More than eight decades after it was installed, a memorial to the three 19th-century sibling novelists in London’s Westminster Abbey was amended Thursday to restore the diaereses – the two dots over the e in their surname.

The dots — which indicate that the name is pronounced “brontay” rather than “bront” — were omitted when the stone tablet commemorating Charlotte, Emily and Anne was erected in the abbey’s Poets’ Corner in October 1939, just after the outbreak of World War II.
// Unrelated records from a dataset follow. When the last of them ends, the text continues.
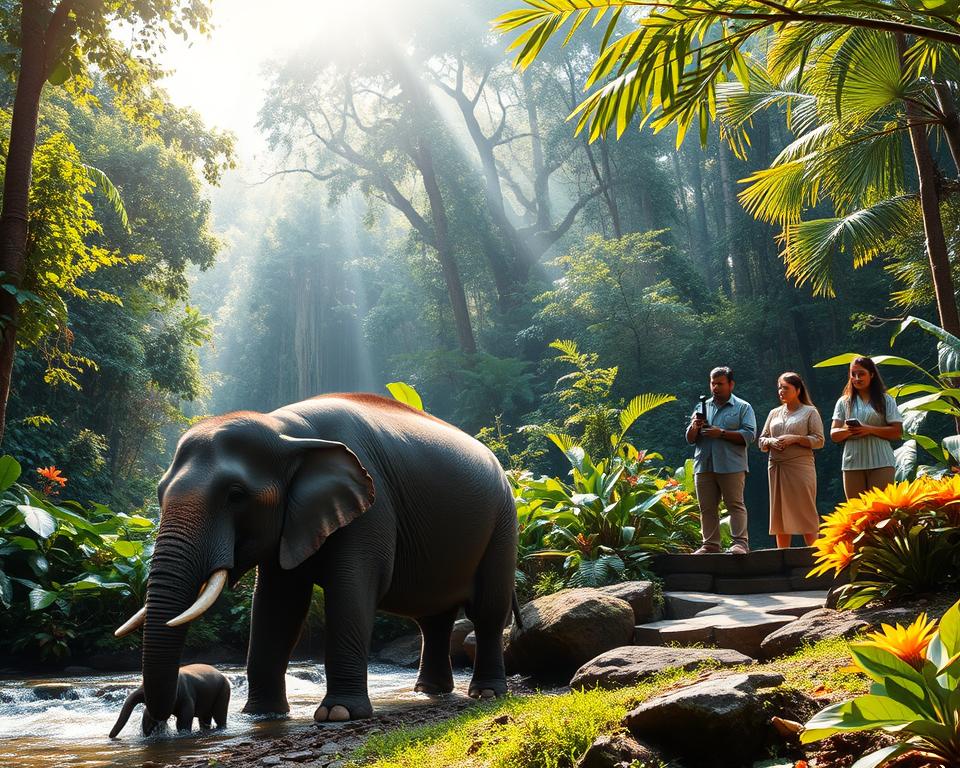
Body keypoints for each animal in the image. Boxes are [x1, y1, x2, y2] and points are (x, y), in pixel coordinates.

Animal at [115, 393, 518, 723]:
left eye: (235, 495)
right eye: (159, 492)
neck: (288, 431)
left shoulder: (372, 506)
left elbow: (351, 588)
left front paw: (338, 714)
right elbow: (278, 604)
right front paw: (260, 714)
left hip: (504, 523)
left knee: (487, 611)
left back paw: (486, 692)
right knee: (434, 620)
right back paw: (429, 692)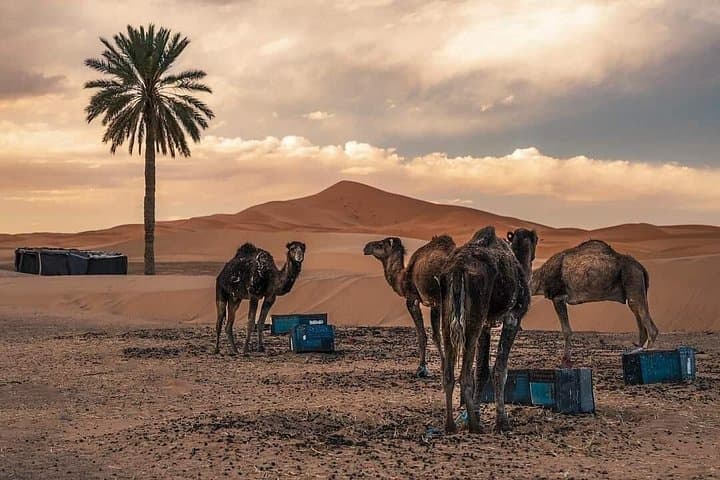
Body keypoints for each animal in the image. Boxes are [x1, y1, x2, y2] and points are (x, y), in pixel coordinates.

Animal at [363, 235, 456, 377]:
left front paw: (422, 369)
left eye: (380, 244)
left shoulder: (414, 299)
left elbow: (424, 336)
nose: (366, 247)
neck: (402, 277)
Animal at [440, 226, 538, 434]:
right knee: (465, 374)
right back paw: (475, 426)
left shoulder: (486, 325)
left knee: (449, 372)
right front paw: (502, 422)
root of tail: (458, 268)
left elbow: (482, 370)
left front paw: (476, 414)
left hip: (447, 316)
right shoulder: (512, 318)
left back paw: (451, 425)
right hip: (474, 317)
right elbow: (500, 369)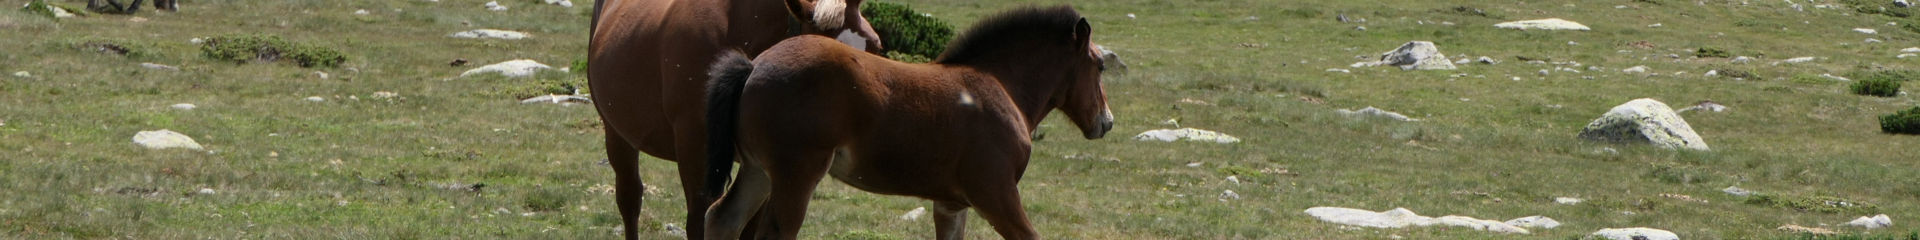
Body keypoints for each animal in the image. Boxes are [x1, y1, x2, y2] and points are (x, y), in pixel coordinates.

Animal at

They were restored after Brontë historian Sharon Wright, editor of the Brontë Society Gazette, raised the issue with Dean of Westminster David Hoyle. The abbey asked its stonemason to tap in the dots and its conservator to paint them.

“There’s no paper record for anyone complaining about this or mentioning this, so I just wanted to put it right, really,” Wright said. “These three Yorkshire women deserve their place here, but they also deserve to have their name spelled correctly.”

It’s believed the writers’ Irish father Patrick changed the spelling of his surname from Brunty or Prunty when he went to university in England.

Raised on the wild Yorkshire moors, all three sisters died before they were 40, leaving enduring novels including Charlotte’s “Jane Eyre,” Emily’s “Wuthering Heights” and Anne’s “The Tenant of Wildfell Hall.”

Rebecca Yorke, director of the Brontë Society, welcomed the restoration.

“As the Brontës and their work are loved and respected all over the world, it’s entirely appropriate that their name is spelled correctly on their memorial,” she said.